本文抜粋
++++++++++

3つの指標を5段階に分けると組み合わせは125通りになりますが、それを前述したような顧客グループにあてはめます。たとえば以下のように定めます。

RFM分析のランク分けの例
優良顧客 R・F・Mすべてがランク1
安定顧客 R・F・Mすべてがランク1~3の範囲内、ただし優良顧客以外
休眠顧客 R:ランク4~5 F:ランク4~5
新規顧客 R:ランク1~2 F:ランク4~5

    

(4)ルールにしたがって顧客を分類し、分析する
ルールに基づいて顧客をグループ分けすると、過去1年間の安定顧客・優良顧客・休眠顧客・新規顧客がそれぞれどの程度の割合を占めているかがわかります。

(5)RFM分析の結果に基づきマーケティング施策の方針を決める
各顧客グループに対してとるべき施策の方針を定めます。

  • 休眠顧客に対しては、呼び戻しが期待できる施策を実施して、リピート購入を促す
  • 安定顧客に対しては、継続利用を促す施策を実施する
  • 新規顧客に対しては、安定顧客や優良顧客をめざし、まずリピート購入を促す

といったマーケティング施策の対象と方向性が決まります。

休眠顧客、安定顧客、新規顧客のそれぞれに対して、当初立てた仮説にもとづきFを高める各種のマーケティング施策を実施することで、仮説を検証し、売上拡大をはかることができます。

RFM分析の注意点とは

RFM分析は有効な顧客分析手法のひとつですが、限界もあります。以下のような注意点があります。

基準値の設定のしかたにより結果がちがってくる場合がある
前述した「ランク分け」の部分では担当者が任意の基準値を決めます。
たとえば、ECサイトで「1万円以上の購入で送料無料」だった場合は1万円以上というランクでMが高くなります。
また、「毎年1回だけ必ず利用」という顧客は、対象が1年間の場合はFのランクは低くなります。
こうした傾向をふまえたランク分け設定をすることで、より有効な分析結果が得られます。

隠れた優良顧客を見落とす可能性がある
R・F・Mすべてが低い数値の顧客は施策対象から外れますが、そのなかに未来の優良顧客が含まれている可能性はゼロではありません。
見落としをピックアップするために他の方法によっても顧客を理解する必要があります。

高額の商品やサービスには向いていない
車・住宅・保険商品などは、一般的な購入頻度は年に1度以下です。

++++++++++

作業指示
A. RFM分析の本文のうち、「基準値の設定のしかたにより結果がちがってくる場合がある」から「車・住宅・保険商品などは、一般的な購入頻度は年に1度以下です。」までの範囲(末尾の語句を含む)を一字一句そのまま書き写してください。
B. RFM分析の本文で「R・F・Mすべてが低い数値の顧客は」で始まる段落を、主要な事実を残して箇条書きに再構成してください。

++++++++++

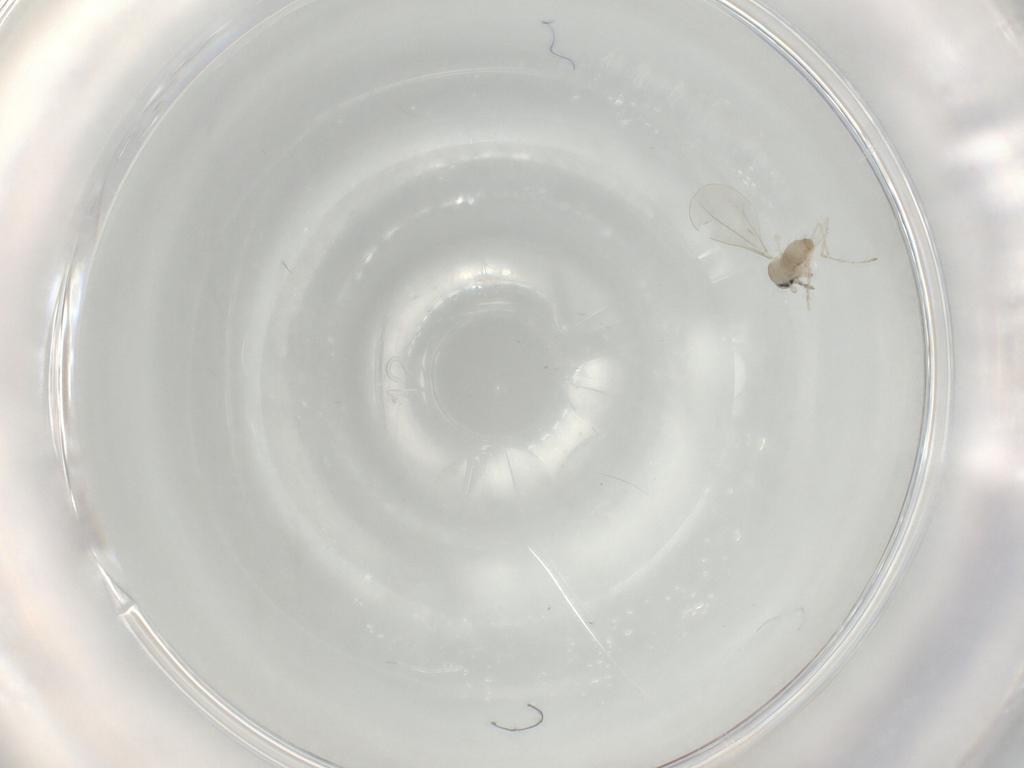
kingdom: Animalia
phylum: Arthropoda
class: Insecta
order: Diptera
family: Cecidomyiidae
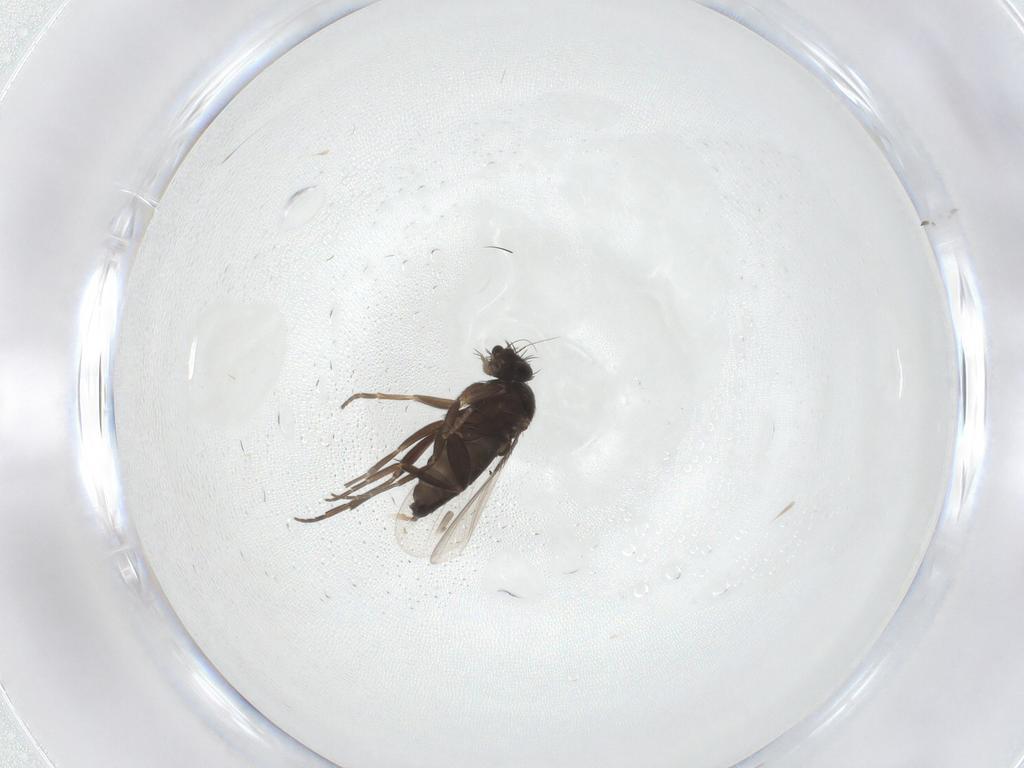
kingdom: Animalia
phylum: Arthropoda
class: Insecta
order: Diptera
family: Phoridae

++++++++++

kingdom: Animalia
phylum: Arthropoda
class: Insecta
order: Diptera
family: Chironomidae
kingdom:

++++++++++

解答例
A.
基準値の設定のしかたにより結果がちがってくる場合がある
前述した「ランク分け」の部分では担当者が任意の基準値を決めます。
たとえば、ECサイトで「1万円以上の購入で送料無料」だった場合は1万円以上というランクでMが高くなります。
また、「毎年1回だけ必ず利用」という顧客は、対象が1年間の場合はFのランクは低くなります。
こうした傾向をふまえたランク分け設定をすることで、より有効な分析結果が得られます。

隠れた優良顧客を見落とす可能性がある
R・F・Mすべてが低い数値の顧客は施策対象から外れますが、そのなかに未来の優良顧客が含まれている可能性はゼロではありません。
見落としをピックアップするために他の方法によっても顧客を理解する必要があります。

高額の商品やサービスには向いていない
車・住宅・保険商品などは、一般的な購入頻度は年に1度以下です。

B.
・R・F・Mすべてが低い数値の顧客は施策対象から外れる
・その中に未来の優良顧客が含まれている可能性はゼロではない
・見落としを拾うため、他の方法でも顧客を理解する必要がある